DATA FOR REVIEW
━━━━━━━━━━━━━━━━
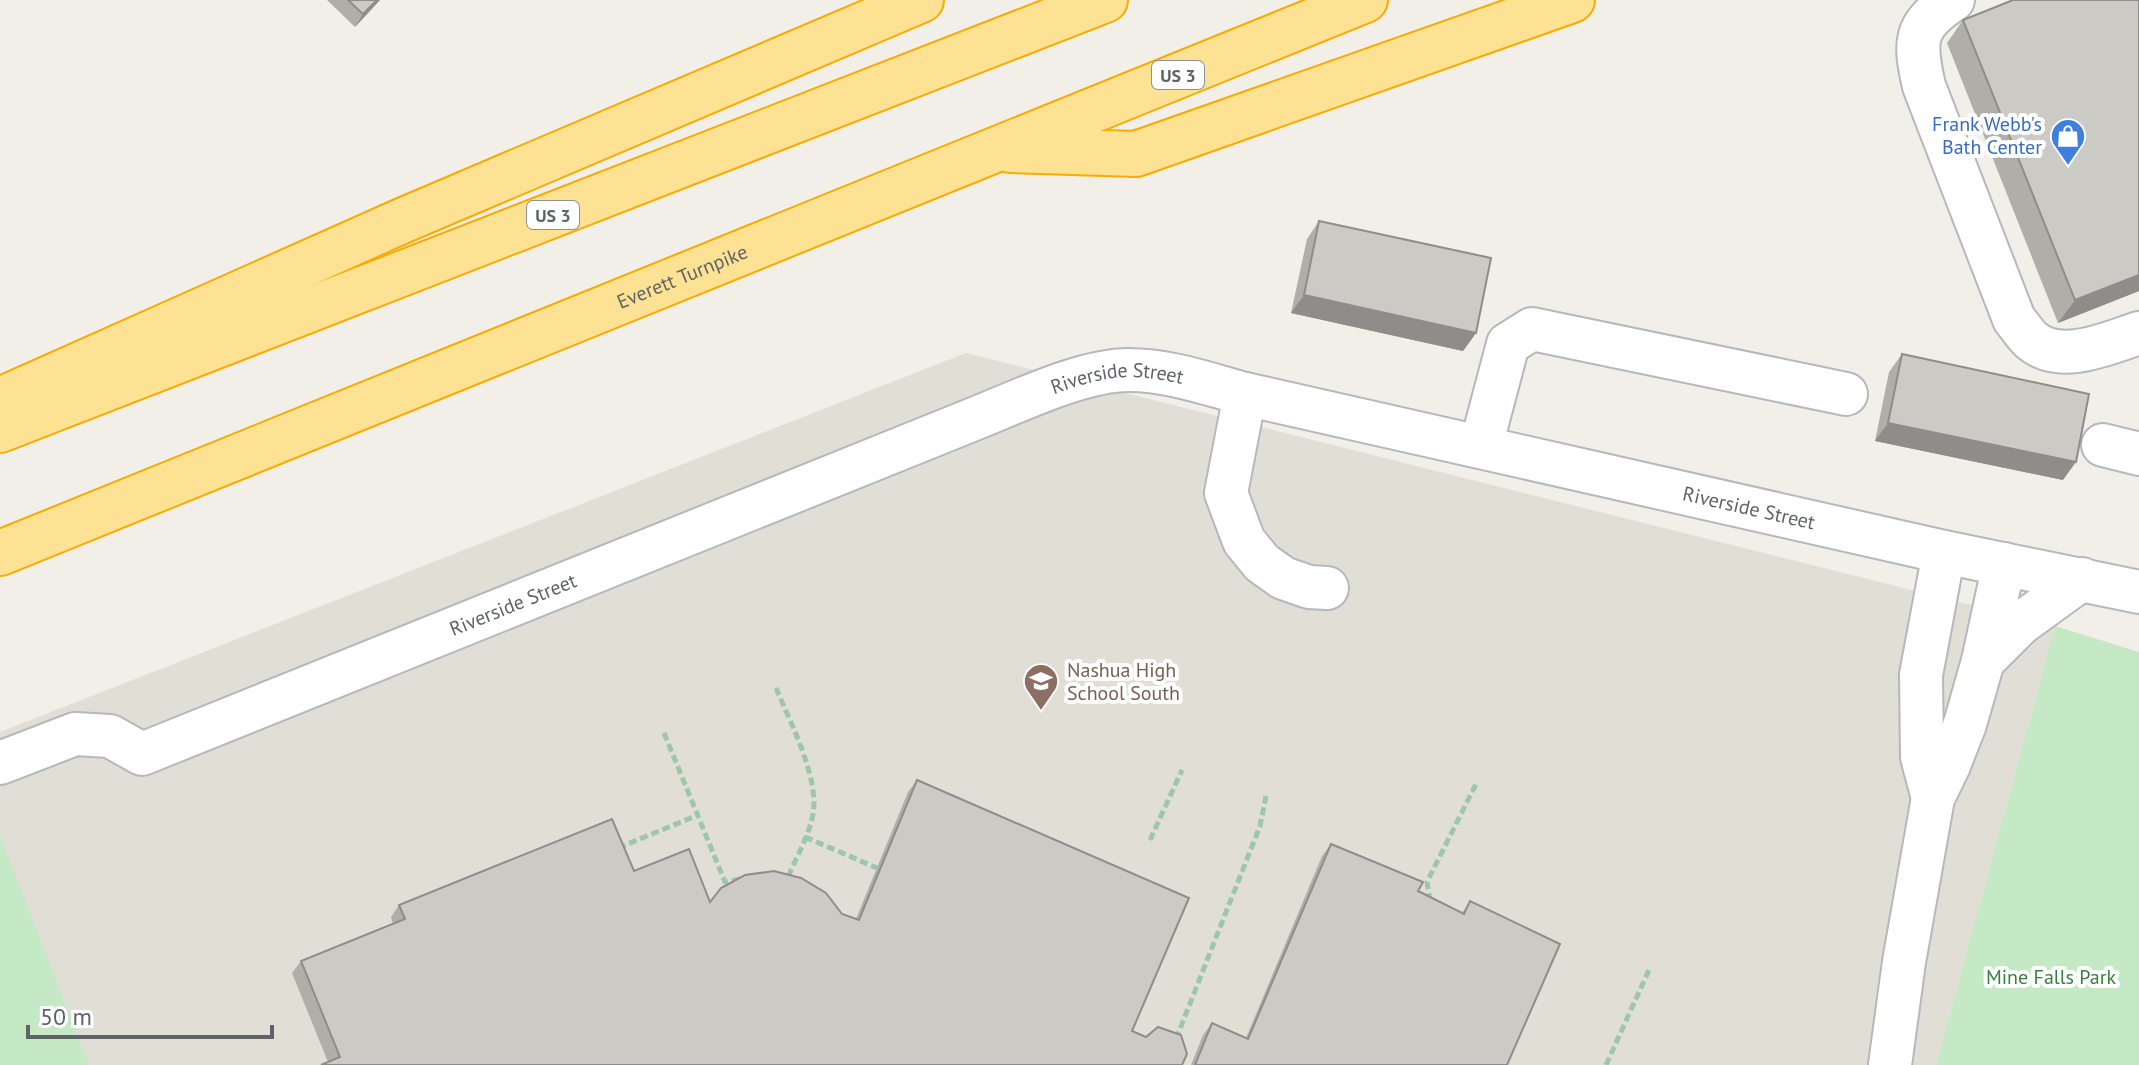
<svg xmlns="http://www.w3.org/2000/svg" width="2139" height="1065" font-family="'PT Sans',sans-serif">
	<rect width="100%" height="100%" fill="#f1efe8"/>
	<!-- education -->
	<path fill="#e1ded6" d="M966,353L2055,626L1936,1065H0V732Z"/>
	<!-- green -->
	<path fill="#c5e8c5" d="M2055,626L2139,652V1065H1936Z
		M0,835L89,1065H0Z"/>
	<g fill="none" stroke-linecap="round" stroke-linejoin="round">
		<!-- minor casing -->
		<g stroke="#b5b8bc" stroke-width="46">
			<g id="minor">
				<path d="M1953,0C1913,26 1914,42 1924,86L2014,319C2019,325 2024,333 2030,339C2059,366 2108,343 2139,333"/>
				<path d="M1245,394L1226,493L1244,541L1262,563L1283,578L1309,587L1327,588"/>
				<path d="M2103,445L2139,454"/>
				<path d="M1481,446L1508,344L1532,329L1846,394"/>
				<path d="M1983,661L2020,624L2082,579"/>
				<path id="s1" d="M0,763L75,734L110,736L142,754L969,421C1015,403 1081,370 1129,370C1169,370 1208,384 1245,394L1944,552L2139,592"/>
				<path d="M1933,798L1922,757L1921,675L1944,552"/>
				<path d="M1890,1065L1904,962L1933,798L1949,765L1965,724L1983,661L2004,564"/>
			</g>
		</g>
		<!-- highway casing -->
		<g stroke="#f9ab00" stroke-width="48">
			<g id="highway">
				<path d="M1010,150L1136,154L1572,0"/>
				<path d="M0,400L404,220L921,0"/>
				<path d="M0,430L1105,0"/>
				<path id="s2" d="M0,553L1365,0"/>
			</g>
		</g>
		<!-- path -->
		<path stroke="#9cc7a9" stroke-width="5" stroke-dasharray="8 4" stroke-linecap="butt" d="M776,688C790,722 822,782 812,819C807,839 796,858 788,877H785
			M664,733L725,882L740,879
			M805,837L877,868
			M1150,840L1182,770
			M618,848L698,815
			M1430,901L1427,882L1477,782
			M1176,1039L1260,826L1266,796
			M1606,1065L1649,970"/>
		<!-- minor -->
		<use href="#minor" stroke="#fff" stroke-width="42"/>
		<!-- highway -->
		<use href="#highway" stroke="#fde293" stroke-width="44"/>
	</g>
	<!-- wall -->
	<path fill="#afaea9" d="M327,0H380L355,27Z
		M2139,0V291L2058,323L1947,43L1963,20Z
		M1319,221L1476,333L1463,351L1291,313L1307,239Z
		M1902,354L2063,480L1875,441L1889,372Z
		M917,780L1189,898L1132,1031L1146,1037L1158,1027L1181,1035L1187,1054L1182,1065H321L328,1062L292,973L301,961L393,924L391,917L399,905L612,819L634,871L689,849L710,902L721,888L745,875L774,871L801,878L826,893L842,914L856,919L908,792Z
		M1331,844L1462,913L1470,901L1507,1065H1191L1203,1035L1212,1023L1246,1038L1322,856Z"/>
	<!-- shaded-wall -->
	<path fill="#8f8d8a" d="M377,0H380L355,27L363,14Z
		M2139,275V291L2058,323L2075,300Z
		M1304,295L1476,333L1463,351L1291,313Z
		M1888,423L2076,462L2063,480L1875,441Z"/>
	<!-- building -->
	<path fill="#cccac5" stroke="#8f8d8a" stroke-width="2" d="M348,0H377L363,14Z
		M2013,0H2139V275L2075,300L1963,20Z
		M1319,221L1491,258L1476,333L1304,295Z
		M1902,354L2089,394L2076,462L1888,423Z
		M917,780L1189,898L1132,1031L1146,1037L1158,1027L1181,1035L1187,1054L1182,1065H321L340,1057L301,961L405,919L399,905L612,819L634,871L689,849L710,902L721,888L745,875L774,871L801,878L826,893L842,914L859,920Z
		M1331,844L1423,882L1418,891L1464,914L1470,901L1560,944L1507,1065H1195L1212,1023L1248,1039Z"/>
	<!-- icons -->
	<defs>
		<g id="shop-pin" transform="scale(1.8)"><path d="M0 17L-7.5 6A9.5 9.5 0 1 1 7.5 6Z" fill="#3f7fe0" stroke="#fff"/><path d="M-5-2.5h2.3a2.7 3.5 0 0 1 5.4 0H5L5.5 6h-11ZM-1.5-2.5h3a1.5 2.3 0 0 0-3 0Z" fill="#fff"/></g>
		<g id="school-pin" transform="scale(1.8)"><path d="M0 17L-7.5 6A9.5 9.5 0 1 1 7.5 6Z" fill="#8d6e63" stroke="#fff"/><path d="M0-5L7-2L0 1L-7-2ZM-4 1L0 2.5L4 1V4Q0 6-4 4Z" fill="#fff"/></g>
	</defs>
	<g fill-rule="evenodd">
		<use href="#shop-pin" x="2068" y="136"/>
		<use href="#school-pin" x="1041" y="681"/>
	</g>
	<g text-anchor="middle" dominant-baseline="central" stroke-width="8" stroke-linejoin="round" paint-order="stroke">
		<!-- shield labels -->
		<g fill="#fff" stroke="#8f9295" stroke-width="2">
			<rect x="1152" y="61" width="52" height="28" rx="6"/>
			<rect x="527" y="201" width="52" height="28" rx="6"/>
		</g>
		<g font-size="18" font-weight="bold" fill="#5f6368">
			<text x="1178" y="75">US 3</text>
			<text x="553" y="215">US 3</text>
		</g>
		<!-- shop labels -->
		<g font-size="20" fill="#366cbe" stroke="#fff" text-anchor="end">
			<text x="2042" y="124">Frank Webb's<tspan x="2042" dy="23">Bath Center</tspan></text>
		</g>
		<!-- street labels -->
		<g font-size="20" fill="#5f6368" stroke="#fff">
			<text stroke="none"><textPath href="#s2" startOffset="736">Everett Turnpike</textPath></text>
			<text stroke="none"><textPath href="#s1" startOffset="1200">Riverside Street</textPath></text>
			<text stroke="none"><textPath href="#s1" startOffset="1848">Riverside Street</textPath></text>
			<text stroke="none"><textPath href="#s1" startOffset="552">Riverside Street</textPath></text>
		</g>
		<!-- education labels -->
		<g font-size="20" fill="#785e54" stroke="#fff" text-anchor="start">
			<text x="1067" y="670">Nashua High<tspan x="1067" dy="23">School South</tspan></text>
		</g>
		<!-- park labels -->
		<g font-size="20" fill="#348238" stroke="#fff">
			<text x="2051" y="977">Mine Falls Park</text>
		</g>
	</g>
	<!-- scale -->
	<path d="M28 1025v12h244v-12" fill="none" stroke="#5f6368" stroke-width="4"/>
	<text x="40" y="1025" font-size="24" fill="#5f6368" stroke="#ffffff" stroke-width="6" paint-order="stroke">50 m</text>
</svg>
━━━━━━━━━━━━━━━━
Tell how many lines in the data include the string "linejoin". Reply with the number and no other text.

WRITTEN RESPONSE
2